Scleroderma is a rare, chronic autoimmune disease characterized by the hardening and thickening of the skin. It may also affect internal organs. The name comes from the Greek words sclero (hard) and derma (skin), reflecting one of the condition’s most typical features.
Although relatively uncommon, scleroderma can significantly impact quality of life, requiring continuous medical monitoring. In this article, we explain its causes, symptoms, forms of presentation, and treatment options.
What Is Scleroderma?
Scleroderma is an autoimmune disease in which the immune system—normally responsible for defending the body against infections—mistakenly attacks healthy tissues, causing abnormal collagen buildup. This excess collagen leads to skin thickening and, in some cases, fibrosis of internal organs such as the lungs, heart, kidneys, and gastrointestinal tract.
The disease presents in two main forms:
Localized scleroderma: affects only the skin and nearby tissues such as muscles and joints. It may appear as:
Morphea (hardened patches)
Linear scleroderma (bands of hardened skin, often on limbs)
Systemic scleroderma: affects both the skin and internal organs and is more severe. It includes:
Limited form (CREST syndrome): slower progression, affecting limited areas of the skin, with potential lung complications
Diffuse form: faster progression, extensive skin involvement, and higher risk of internal organ damage
What Are the Symptoms of Scleroderma?
Symptoms vary depending on the type of the disease and the organs affected. Common signs include:
Thickening and hardening of the skin, especially on the hands, face, and forearms
Raynaud’s phenomenon: fingers and toes turn white, blue, and red in response to cold or stress due to circulation changes
Joint stiffness and muscle pain
Difficulty swallowing (dysphagia) and acid reflux
Swelling of the hands and fingers
Sores or ulcers on fingertips
Excessive fatigue
Pulmonary fibrosis, which can cause shortness of breath and chronic cough
Heart and kidney complications in severe cases
The disease’s progression and severity vary widely: some people experience only mild skin symptoms, while others may have serious systemic involvement.
What Causes Scleroderma?
The exact cause of scleroderma is not fully understood, but it involves a dysregulated autoimmune response leading to excessive collagen production and fibrotic tissue buildup.

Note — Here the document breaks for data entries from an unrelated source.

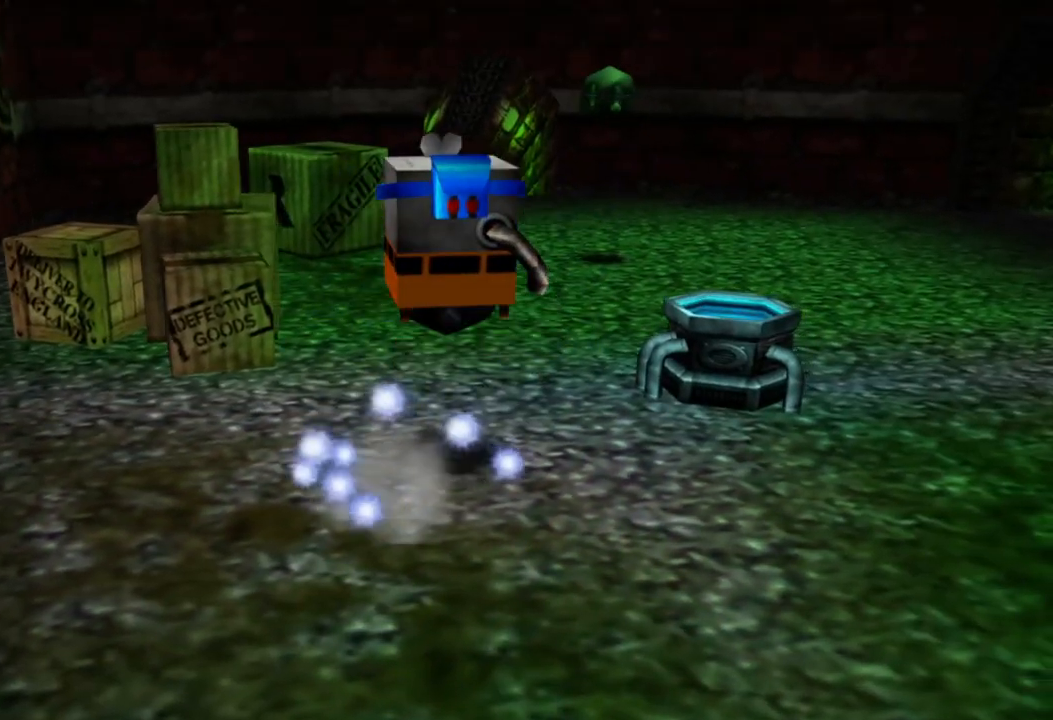
{"buttons": [], "left_stick": "up", "right_stick": "center", "events": [[33, "left_stick", "up"], [250, "left_stick", "up-right"], [400, "left_stick", "up"]]}
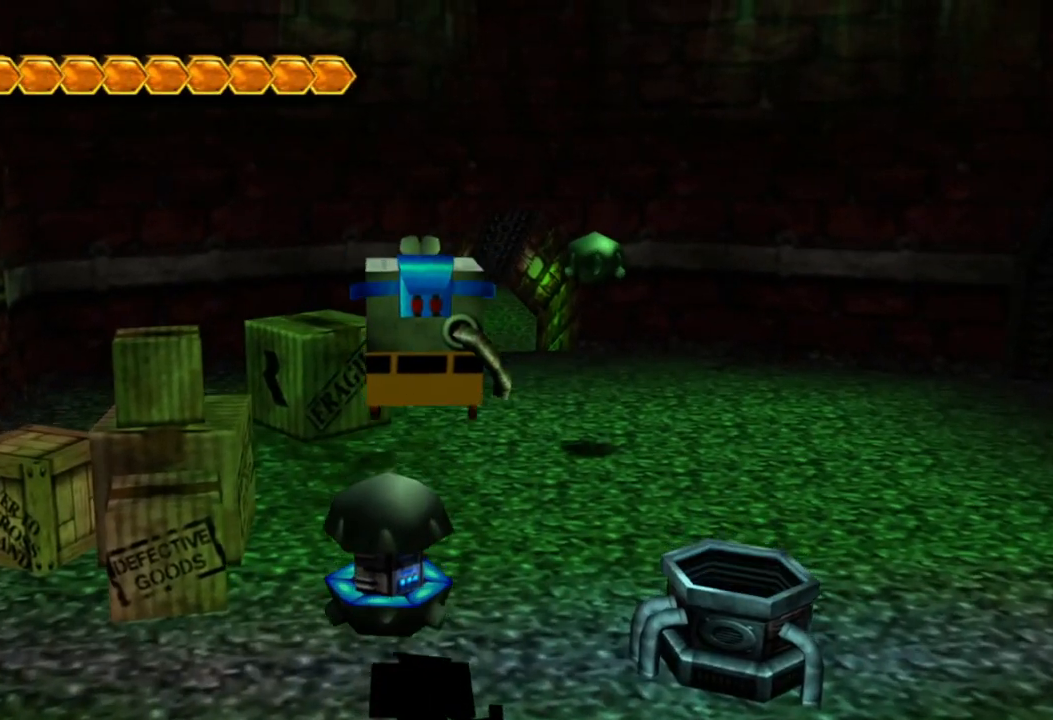
{"buttons": [], "left_stick": "up", "right_stick": "center", "events": []}
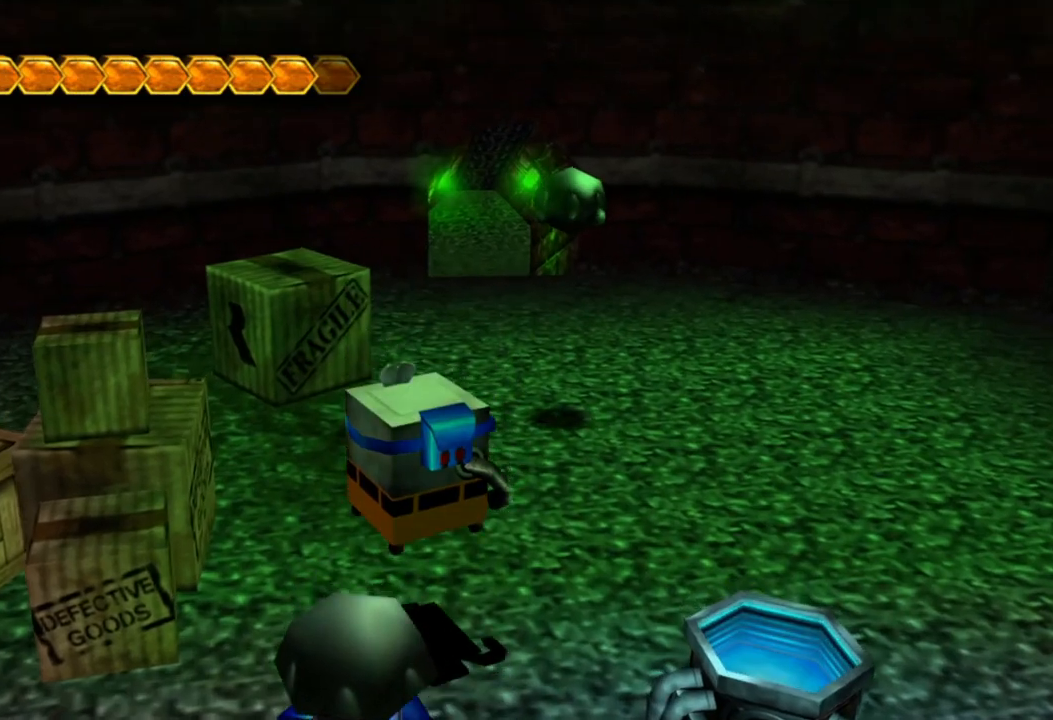
{"buttons": [], "left_stick": "up", "right_stick": "center", "events": []}
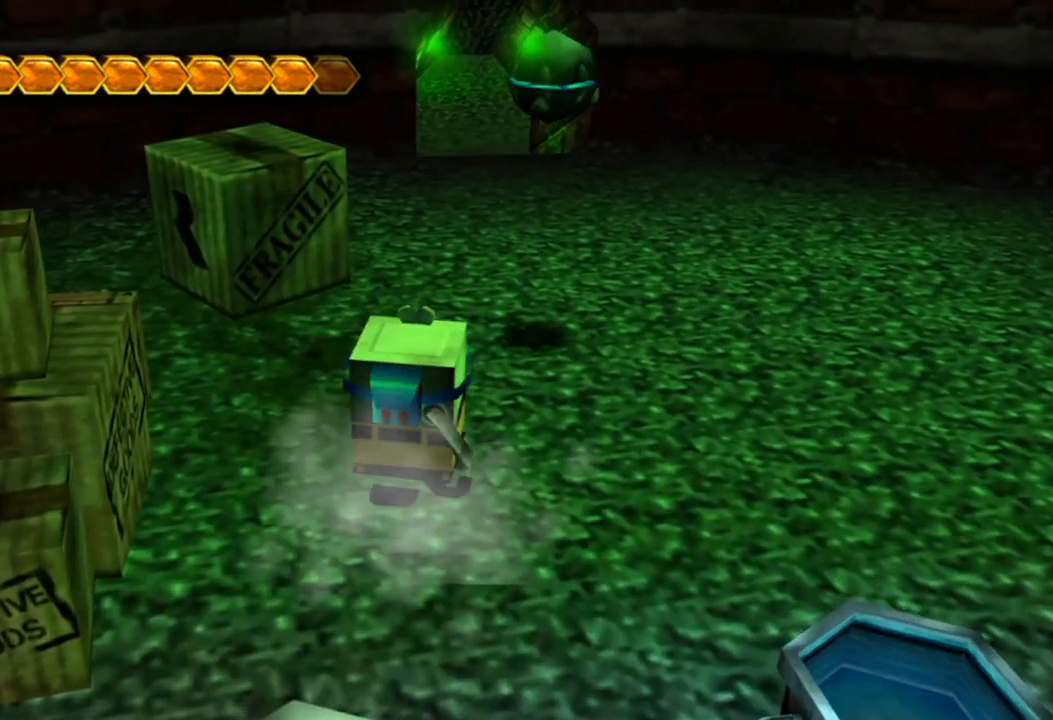
{"buttons": [], "left_stick": "up", "right_stick": "center", "events": []}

Possible contributing factors include:
Genetic predisposition
Environmental triggers such as exposure to silica, organic solvents, or certain medications (rare)
Hormonal and immune system imbalances
Scleroderma is not contagious and not directly hereditary, though first-degree relatives of people with autoimmune diseases may have a slightly increased risk.
How Is Scleroderma Diagnosed?
Diagnosis is clinical, based on a thorough medical assessment of symptoms, but it can be supported by laboratory and imaging tests:
Blood tests: to detect autoantibodies (ANA – antinuclear antibodies, anticentromere antibodies, anti-Scl-70)
Nailfold capillaroscopy: examines the circulation in the small vessels near the fingernails, useful in patients with Raynaud’s phenomenon
Imaging tests: such as chest CT scans, echocardiograms, and gastrointestinal studies to assess internal organ involvement
Skin biopsy: in some cases, to confirm the diagnosis
Is There a Treatment for Scleroderma?
There is no definitive cure for scleroderma yet, but there are effective treatments to control symptoms, slow disease progression, and improve quality of life.
Treatment depends on the severity and type of scleroderma and may include:
Immunosuppressants (e.g., methotrexate, mycophenolate, cyclophosphamide) to control autoimmune activity
Corticosteroids, used cautiously in selected cases
Vasodilators, for Raynaud’s phenomenon and vascular complications
Proton pump inhibitors, for reflux and esophageal problems
Antifibrotic agents, in cases of pulmonary fibrosis
Physical therapy and exercises, to maintain mobility and prevent contractures
Multidisciplinary care, involving a rheumatologist, dermatologist, pulmonologist, gastroenterologist, and physical therapist
In more severe cases, hematopoietic stem cell transplantation is being studied and has shown promising results in specialized centers.
Final Considerations
Scleroderma is a complex condition that can affect everything from the skin to internal organs. Early diagnosis and care from a specialized medical team are crucial to minimizing risks, controlling symptoms, and preserving quality of life.
If you experience skin hardening, Raynaud’s phenomenon, or other suspicious symptoms, consult a rheumatologist. Accurate information and appropriate treatment make all the difference in managing this disease.